The degraded abrasion resistance of the pigment ink is particularly problematic if double side printing is executed on various printing materials including letters. This is because the double side printing involves a process of printing an image on one side of the printing material inside a printing apparatus, then turning the printing material upside down, and subsequently passing the printing material through the printing apparatus in order to print an image on the other side. During such double side printing, a portion printed using the pigment ink, having the degraded abrasion resistance, may be transferred to an internal part of the printing apparatus when passing through a mechanism structure part such as a conveying passage for the printing material which is provided inside the printing apparatus. The ink transferred to the internal part of the printing apparatus may adhere to contaminate the printing material. Further, when printing materials printed with images rub against each other, the pigment may simply be rubbed off to contaminate the printing materials.
To avoid the above problem, it is conceivable to reduce the amount of a black pigment ink used in a double side print mode for the double side printing. In this case, however, the decrease in the amount of the black pigment ink used reduces the optical reflection density of the printed image. Accordingly, it is conceivable to compensate for the optical reflection density by superimposing color (cyan, magenta, and yellow) dye inks on one another.

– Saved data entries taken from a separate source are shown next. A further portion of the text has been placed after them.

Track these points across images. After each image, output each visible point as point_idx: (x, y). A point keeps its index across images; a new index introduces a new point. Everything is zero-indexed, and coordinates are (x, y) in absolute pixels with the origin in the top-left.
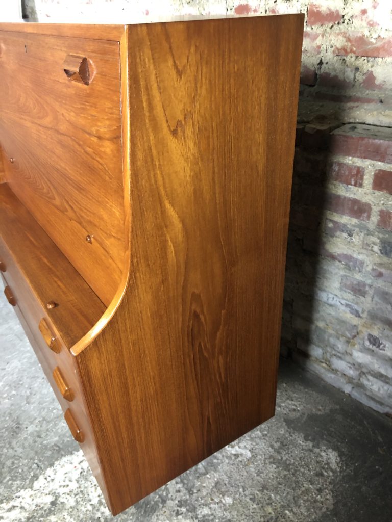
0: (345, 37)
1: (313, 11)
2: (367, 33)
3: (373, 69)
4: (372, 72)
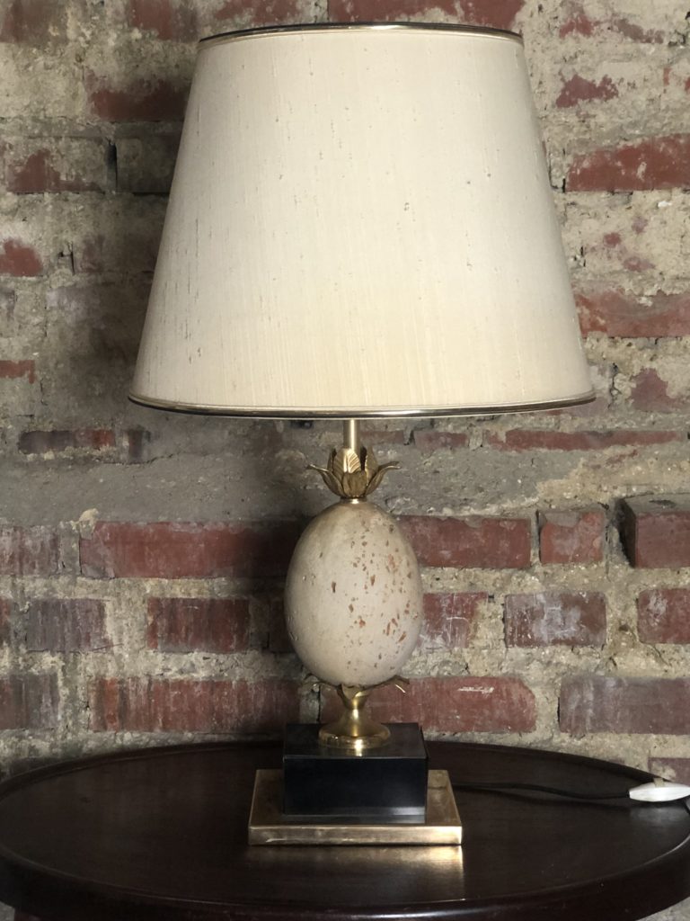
2: (628, 286)
3: (654, 365)
4: (653, 371)
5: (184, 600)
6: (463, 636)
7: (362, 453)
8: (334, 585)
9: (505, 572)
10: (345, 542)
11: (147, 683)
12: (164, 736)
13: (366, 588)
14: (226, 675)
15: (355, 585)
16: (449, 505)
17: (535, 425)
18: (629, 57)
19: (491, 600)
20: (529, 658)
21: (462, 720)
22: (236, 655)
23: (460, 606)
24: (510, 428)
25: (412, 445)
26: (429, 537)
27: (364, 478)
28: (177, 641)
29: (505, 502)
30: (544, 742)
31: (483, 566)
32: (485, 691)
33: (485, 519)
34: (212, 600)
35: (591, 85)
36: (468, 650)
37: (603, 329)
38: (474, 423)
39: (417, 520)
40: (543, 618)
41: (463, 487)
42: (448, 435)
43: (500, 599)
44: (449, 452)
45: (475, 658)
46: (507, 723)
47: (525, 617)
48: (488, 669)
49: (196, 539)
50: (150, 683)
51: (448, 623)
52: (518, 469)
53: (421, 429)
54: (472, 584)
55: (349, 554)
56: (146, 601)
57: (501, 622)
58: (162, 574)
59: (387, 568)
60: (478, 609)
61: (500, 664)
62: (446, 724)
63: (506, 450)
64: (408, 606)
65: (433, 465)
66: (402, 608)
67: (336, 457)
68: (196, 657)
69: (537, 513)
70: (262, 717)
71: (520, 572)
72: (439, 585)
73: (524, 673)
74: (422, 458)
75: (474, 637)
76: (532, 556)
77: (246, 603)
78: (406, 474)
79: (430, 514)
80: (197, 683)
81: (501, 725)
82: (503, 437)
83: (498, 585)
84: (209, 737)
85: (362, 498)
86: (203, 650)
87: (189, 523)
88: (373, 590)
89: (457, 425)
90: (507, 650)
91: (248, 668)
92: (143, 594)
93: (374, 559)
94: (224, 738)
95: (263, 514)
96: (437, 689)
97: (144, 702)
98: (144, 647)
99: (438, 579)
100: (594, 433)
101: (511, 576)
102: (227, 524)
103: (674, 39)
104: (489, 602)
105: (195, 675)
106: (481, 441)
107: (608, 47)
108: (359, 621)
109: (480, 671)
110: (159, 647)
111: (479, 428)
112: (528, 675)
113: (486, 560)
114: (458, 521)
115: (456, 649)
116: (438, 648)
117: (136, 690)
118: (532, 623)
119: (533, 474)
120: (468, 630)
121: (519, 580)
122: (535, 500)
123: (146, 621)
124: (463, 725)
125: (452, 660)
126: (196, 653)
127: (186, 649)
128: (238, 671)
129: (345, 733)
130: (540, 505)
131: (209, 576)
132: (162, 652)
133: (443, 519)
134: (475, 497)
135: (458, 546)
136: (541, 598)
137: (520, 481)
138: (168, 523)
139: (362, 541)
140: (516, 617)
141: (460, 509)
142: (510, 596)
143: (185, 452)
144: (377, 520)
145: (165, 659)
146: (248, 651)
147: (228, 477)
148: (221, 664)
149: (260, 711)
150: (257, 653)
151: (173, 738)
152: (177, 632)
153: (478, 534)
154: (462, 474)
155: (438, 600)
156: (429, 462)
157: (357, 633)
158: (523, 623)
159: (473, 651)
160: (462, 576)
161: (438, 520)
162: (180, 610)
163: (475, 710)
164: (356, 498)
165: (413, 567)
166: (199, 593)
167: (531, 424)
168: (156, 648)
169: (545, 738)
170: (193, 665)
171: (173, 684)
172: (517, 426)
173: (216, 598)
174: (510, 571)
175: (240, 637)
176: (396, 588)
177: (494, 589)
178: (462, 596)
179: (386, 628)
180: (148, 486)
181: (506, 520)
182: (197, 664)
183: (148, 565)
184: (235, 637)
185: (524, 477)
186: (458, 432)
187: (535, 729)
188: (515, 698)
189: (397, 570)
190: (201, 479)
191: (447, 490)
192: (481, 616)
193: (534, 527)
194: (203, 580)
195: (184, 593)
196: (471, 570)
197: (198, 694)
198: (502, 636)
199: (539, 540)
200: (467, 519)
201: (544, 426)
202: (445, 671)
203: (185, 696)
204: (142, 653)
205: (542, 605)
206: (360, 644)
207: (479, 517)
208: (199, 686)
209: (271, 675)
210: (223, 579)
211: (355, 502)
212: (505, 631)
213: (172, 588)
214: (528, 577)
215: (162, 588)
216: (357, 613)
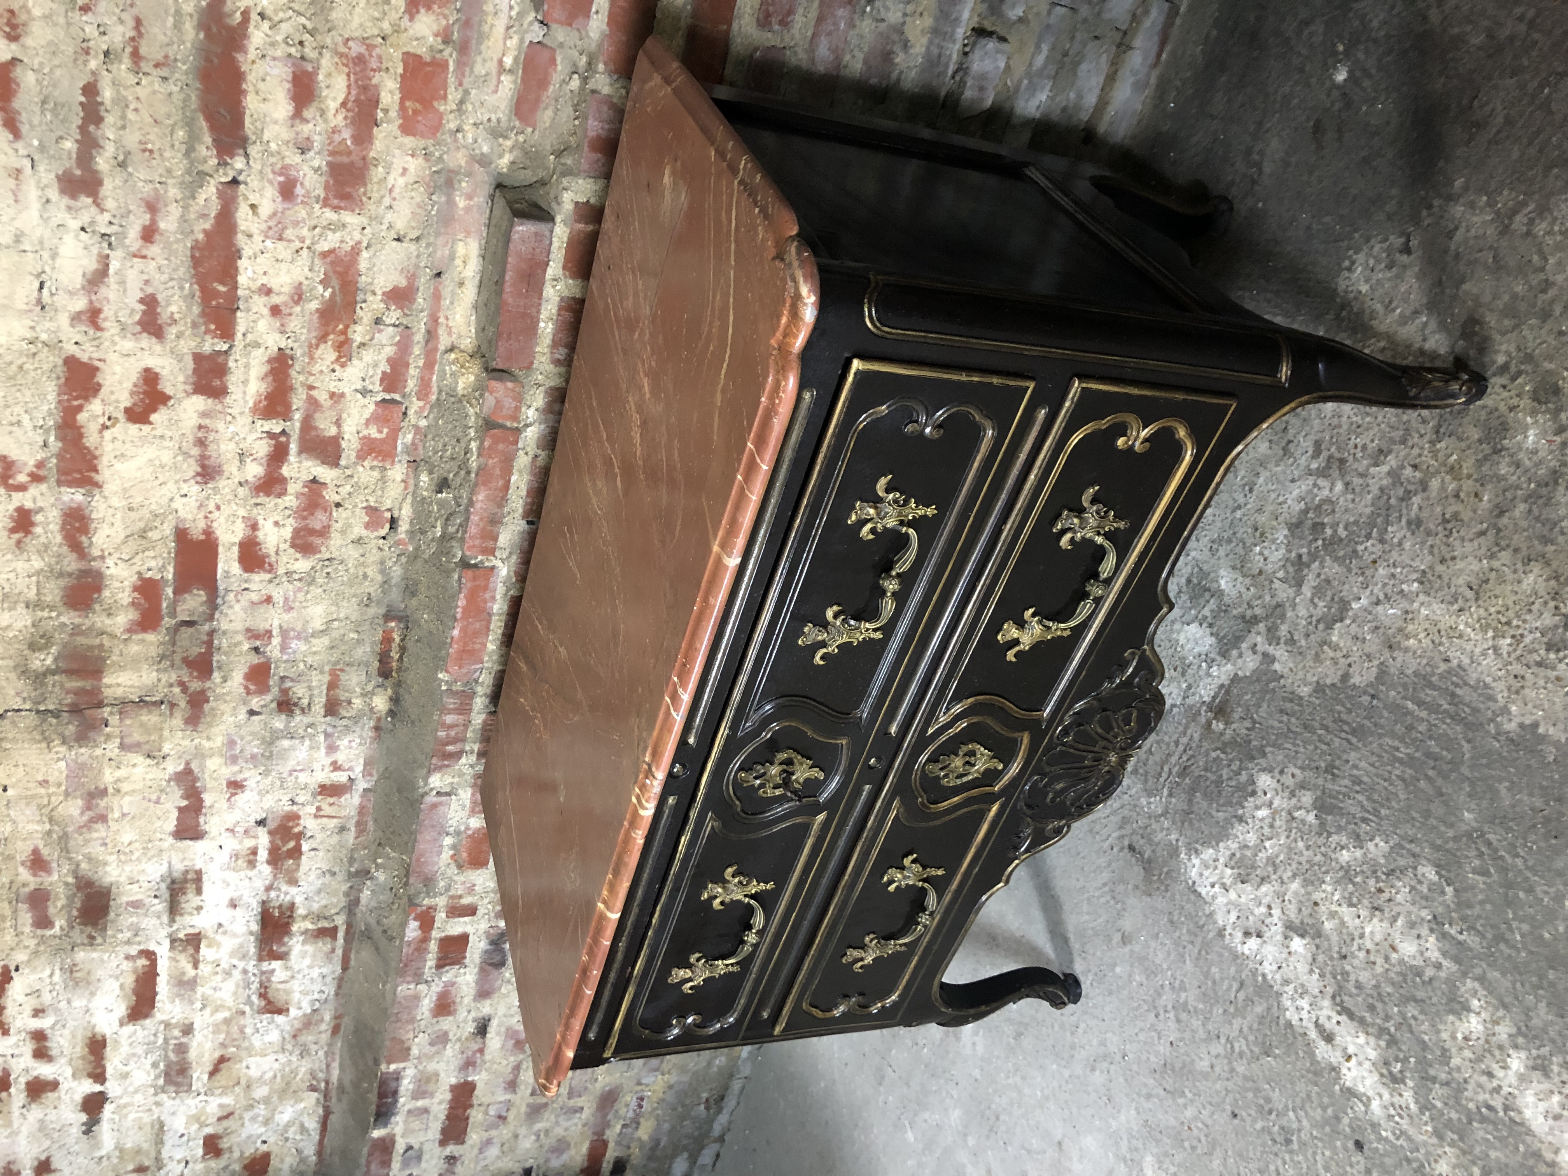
0: (317, 346)
1: (265, 407)
2: (314, 305)
3: (379, 292)
4: (384, 294)
18: (122, 282)
35: (144, 313)
37: (347, 327)
100: (427, 342)
103: (105, 245)
107: (112, 296)
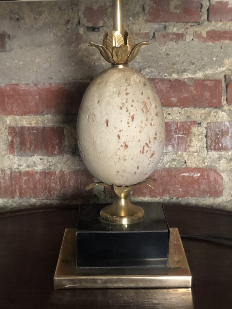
5: (29, 128)
6: (184, 145)
7: (125, 35)
8: (107, 122)
9: (207, 110)
10: (114, 93)
11: (10, 173)
12: (21, 201)
13: (128, 123)
14: (53, 168)
15: (121, 121)
16: (176, 73)
17: (223, 27)
19: (199, 125)
20: (220, 157)
21: (183, 191)
22: (58, 157)
23: (182, 129)
24: (209, 29)
25: (154, 40)
26: (165, 90)
27: (126, 50)
28: (25, 150)
29: (207, 70)
30: (227, 202)
31: (195, 107)
32: (195, 175)
33: (197, 80)
34: (44, 128)
36: (186, 153)
38: (188, 27)
39: (158, 81)
40: (228, 135)
41: (183, 62)
42: (174, 34)
43: (204, 125)
44: (175, 44)
45: (190, 157)
46: (207, 193)
47: (218, 135)
48: (197, 164)
49: (33, 93)
50: (11, 173)
51: (175, 138)
52: (214, 52)
53: (159, 31)
54: (188, 117)
55: (117, 101)
56: (7, 128)
57: (205, 137)
58: (15, 113)
59: (142, 110)
60: (191, 130)
61: (204, 160)
62: (174, 193)
63: (206, 42)
64: (156, 134)
65: (166, 50)
66: (152, 136)
67: (108, 37)
68: (36, 158)
69: (225, 76)
70: (73, 191)
71: (216, 109)
72: (170, 117)
73: (217, 165)
74: (159, 47)
75: (189, 146)
76: (222, 101)
77: (62, 129)
78: (151, 56)
79: (165, 78)
80: (37, 173)
81: (204, 193)
82: (204, 34)
83: (203, 117)
84: (45, 201)
85: (126, 64)
86: (40, 155)
87: (29, 84)
88: (133, 124)
89: (179, 28)
90: (208, 153)
91: (64, 164)
92: (5, 124)
93: (134, 104)
94: (53, 202)
95: (71, 79)
96: (169, 174)
97: (9, 183)
98: (7, 153)
99: (169, 114)
101: (210, 112)
102: (50, 84)
104: (198, 126)
105: (36, 168)
106: (192, 37)
108: (124, 145)
109: (193, 164)
110: (15, 153)
111: (191, 29)
112: (219, 166)
113: (196, 103)
114: (181, 81)
115: (179, 152)
116: (170, 152)
117: (4, 176)
118: (222, 138)
119: (222, 54)
120: (186, 142)
121: (215, 114)
122: (224, 69)
123: (8, 140)
124: (183, 193)
125: (178, 158)
126: (36, 156)
127: (30, 154)
128: (59, 165)
129: (116, 214)
130: (227, 72)
131: (42, 113)
132: (18, 156)
133: (172, 80)
134: (190, 68)
135: (181, 96)
136: (227, 124)
137: (215, 59)
138: (17, 85)
139: (126, 92)
140: (213, 135)
141: (182, 74)
142: (210, 123)
143: (29, 46)
144: (135, 78)
145: (19, 160)
146: (64, 155)
147: (52, 59)
148: (50, 162)
149: (72, 187)
150: (69, 156)
151: (25, 202)
152: (25, 145)
153: (192, 88)
154: (182, 56)
155: (170, 125)
156: (163, 49)
157: (122, 153)
158: (217, 138)
159: (189, 153)
160: (183, 112)
161: (170, 81)
162: (26, 133)
163: (190, 186)
164: (121, 64)
165: (159, 109)
166: (37, 123)
167: (221, 27)
168: (14, 154)
169: (228, 200)
170: (35, 163)
171: (24, 173)
172: (212, 28)
173: (46, 126)
174: (210, 109)
175: (60, 148)
176: (148, 123)
177: (201, 119)
178: (183, 124)
179: (141, 149)
180: (8, 64)
181: (208, 80)
182: (37, 162)
183: (7, 108)
184: (57, 147)
185: (217, 56)
186: (180, 32)
187: (223, 196)
188: (212, 179)
189: (148, 111)
190: (37, 60)
191: (174, 64)
192: (193, 134)
193: (224, 84)
194: (39, 116)
195: (28, 124)
196: (188, 109)
197: (38, 179)
198: (205, 145)
199: (227, 92)
200: (186, 80)
201: (228, 28)
202: (173, 165)
203: (31, 179)
204: (6, 156)
205: (228, 128)
206: (125, 160)
207: (193, 79)
208: (38, 174)
209: (78, 168)
210: (50, 115)
211: (121, 66)
212: (206, 142)
213: (21, 121)
214: (220, 112)
215: (16, 120)
216: (123, 139)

However, the inventors found that the manner is not enough with respect to the following.
That is, compared to the black pigment ink, an insufficient optical reflection density results from a process black, expressed by superimposing the color (cyan, magenta, and yellow) dye inks on one another. Therefore, even if the amount of black pigment ink used in the double side print mode is reduced and an attempt is made to compensate for the accompanying decrease in density using the process black, the decrease cannot be sufficiently compensated for. As a result, even though the black pigment ink, exhibiting a high print grade, is used for the ordinary paper, the performance of the pigment may not be fully demonstrated, thus lowering the print grade. Moreover, when the color dye inks are superimposed on each other in order to express the process black, a large amount of ink impacts the printing material, so that the ink may permeate through the printing material to its back side to cause the show-through phenomenon. Thus, the grade of the back side of the printing material, which is to be printed next, may lower before printing or a decrease in print grade called migration may occur. These problems may dissatisfy users.